После короткого молчания:
— И угощай не сразу. Нам надо…
— Ладно.
И опять:
— Два пустых бокала — показать, что мы уже сами приложились. И чашку для смузи…
— Готовы. Они у тебя за спиной.
При этих последних словах — внезапно отцовский голос сверху лестницы. Ну, конечно, у него свой ключ. Он в доме. Он громко говорит сверху:
— Только разгружу машину. И тогда — к вам.
Тон грубоватый, решительный. Неземная любовь сделала его деловитым.
Клод шепчет:
— Что, если он ее запрет?
Сердце матери ко мне близко, я слышу его ритмы, внезапные перемены. А сейчас! Оно ускоряется от мужнина голоса, и есть еще призвук в сердечных камерах, будто далекий треск маракаса или гравия, трясомого в жестянке. Отсюда, снизу, предположил бы, что это створки полулунного клапана слишком жестко сходятся и залипают. А может, это ее зубы.
Но миру мать являет себя безмятежной. Она по-прежнему хозяйка и владычица своего голоса — он ровен и не снисходит до шепота.
— Он поэт. Никогда не запирает машину. Когда подам тебе знак, иди туда с напитком.

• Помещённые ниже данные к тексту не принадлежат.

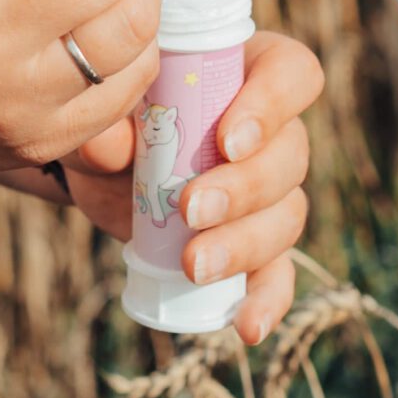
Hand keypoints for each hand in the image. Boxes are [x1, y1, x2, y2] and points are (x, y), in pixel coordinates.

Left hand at [58, 28, 323, 346]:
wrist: (104, 161)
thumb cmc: (116, 111)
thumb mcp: (105, 105)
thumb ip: (107, 118)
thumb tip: (110, 147)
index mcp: (247, 70)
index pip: (292, 74)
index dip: (272, 106)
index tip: (227, 140)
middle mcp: (272, 130)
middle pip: (292, 154)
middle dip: (245, 189)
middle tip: (192, 209)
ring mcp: (269, 191)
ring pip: (287, 215)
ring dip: (245, 244)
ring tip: (193, 264)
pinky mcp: (254, 244)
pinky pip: (279, 272)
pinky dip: (267, 299)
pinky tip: (247, 327)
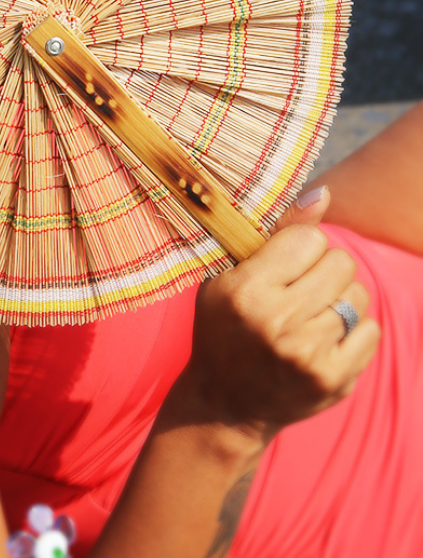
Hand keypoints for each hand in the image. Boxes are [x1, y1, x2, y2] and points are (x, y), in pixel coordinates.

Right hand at [178, 188, 379, 442]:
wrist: (226, 401)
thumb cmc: (225, 326)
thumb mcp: (229, 275)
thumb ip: (279, 233)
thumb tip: (323, 193)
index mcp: (246, 289)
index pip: (309, 239)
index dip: (300, 247)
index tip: (284, 264)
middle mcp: (278, 321)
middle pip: (340, 263)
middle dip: (324, 269)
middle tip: (301, 288)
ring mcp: (308, 353)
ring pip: (357, 295)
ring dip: (339, 299)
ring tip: (311, 314)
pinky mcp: (334, 379)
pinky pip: (370, 330)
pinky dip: (353, 329)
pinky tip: (324, 337)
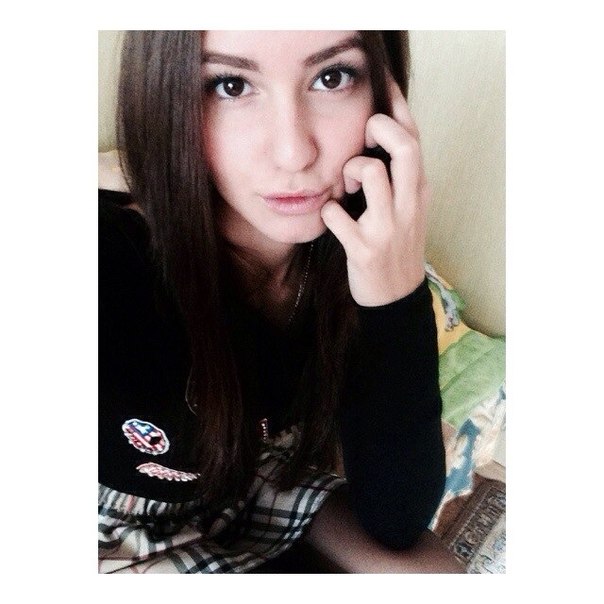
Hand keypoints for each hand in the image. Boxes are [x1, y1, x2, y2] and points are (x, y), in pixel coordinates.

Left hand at [321, 77, 428, 306]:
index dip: (397, 107)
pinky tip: (331, 218)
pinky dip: (327, 212)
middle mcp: (408, 204)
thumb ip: (398, 176)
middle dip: (380, 127)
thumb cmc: (396, 244)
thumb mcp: (407, 208)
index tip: (382, 85)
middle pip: (404, 145)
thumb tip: (377, 135)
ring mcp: (388, 227)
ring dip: (350, 169)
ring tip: (346, 186)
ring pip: (371, 171)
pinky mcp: (364, 249)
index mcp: (418, 190)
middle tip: (364, 133)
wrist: (396, 296)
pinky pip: (335, 214)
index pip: (415, 137)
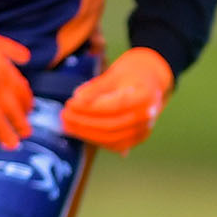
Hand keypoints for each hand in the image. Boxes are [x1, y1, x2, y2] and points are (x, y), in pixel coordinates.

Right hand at [0, 5, 33, 147]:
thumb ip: (13, 51)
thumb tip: (27, 59)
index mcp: (5, 71)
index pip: (21, 92)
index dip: (27, 103)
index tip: (29, 110)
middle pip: (12, 111)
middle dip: (21, 124)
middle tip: (26, 134)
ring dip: (4, 133)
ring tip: (11, 144)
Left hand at [61, 46, 176, 151]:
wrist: (152, 80)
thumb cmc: (132, 72)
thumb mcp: (114, 73)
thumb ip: (96, 87)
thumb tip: (77, 99)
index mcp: (145, 97)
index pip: (113, 107)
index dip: (89, 108)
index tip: (70, 104)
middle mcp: (148, 116)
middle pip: (111, 125)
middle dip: (84, 123)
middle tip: (64, 116)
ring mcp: (144, 129)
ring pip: (112, 138)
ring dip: (86, 134)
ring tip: (68, 126)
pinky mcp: (138, 138)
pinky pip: (115, 144)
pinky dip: (97, 140)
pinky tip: (81, 133)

Дорогой отец, прежде чем ты умрешь, хочу сказать тебе несколько слов. У нас мало времени. Гораздо меньше, чем ты думаешь. Поэтому извини, сразу перейду к делу. Хочу обратиться к твоей памяти. Это было воскресным утром в твоей библиотеке, необыкновенный летний дождь, когда воздух раз в кои веки освободился от пыли. Окна были открыты, мы слышали, как стучат по листьям капли. Ты и моя мать были почти похожи на счастливую чету. Ты читал стихотворение, оно было лучше твоих — думаю, ты первым это признаешь. Короткое, насыщенное, горькое до отчаяния, трудное для понимания. Из тех, что пронимают тебя, ушибают раньше, чем до конца уяснишь сказанное. Оно было обращено к беззаботному, равнодушному читателю, потерянному возлюбленному или возлюбленной, думаю, реальному человеку. В четырнадцати строках оно рассказало о безнадежной привязанности, несчастной поглощенности чувством, о томлении безответном и незамеченном. И в самоуничижении поэт склонялся перед соперником, высшим по положению, или таланту, или и тому и другому. В конце концов время отомстит за него, но никого это не тронет, и никто не вспомнит даже — разве что прочтет случайно эти строки. О том, к кому обращены эти стихи, я думаю как о мире, с которым скоро встречусь. Я уже люблю его слишком сильно. Не знаю, что он из меня сделает, пригреет ли меня или даже не заметит. Отсюда он кажется недобрым, безразличным к жизни, к жизням. Новости жестоки, нереальны — кошмар, от которого мы не можем проснуться. Мы с матерью слушаем завороженно, хмуро. Над девочками-невольницами молятся, а потом их насилуют. На города сбрасывают кустарные бомбы-бочки, детей используют как бомбы на базарных площадях. Мы слышим о брошенном в Австрии запертом фургоне, где задохнулись в ужасе и уже разлагались больше семидесяти беженцев. Только храбрый пустит внутрь свое воображение в последние минуты. Это — новый мир. Может быть, он древний. Но еще это стихотворение навело меня на мысли о тебе, о твоей вчерашней речи, о том, что ты не хочешь или не можешь ответить мне любовью на любовь. Оттуда, где я нахожусь, ты, и мать, и мир кажутся единым целым. Гипербола, я понимаю. Мир тоже полон удивительного, из-за этого я так дурацки в него и влюблен. И вас обоих я люблю и любуюсь вами. Я к тому говорю, что боюсь быть отвергнутым.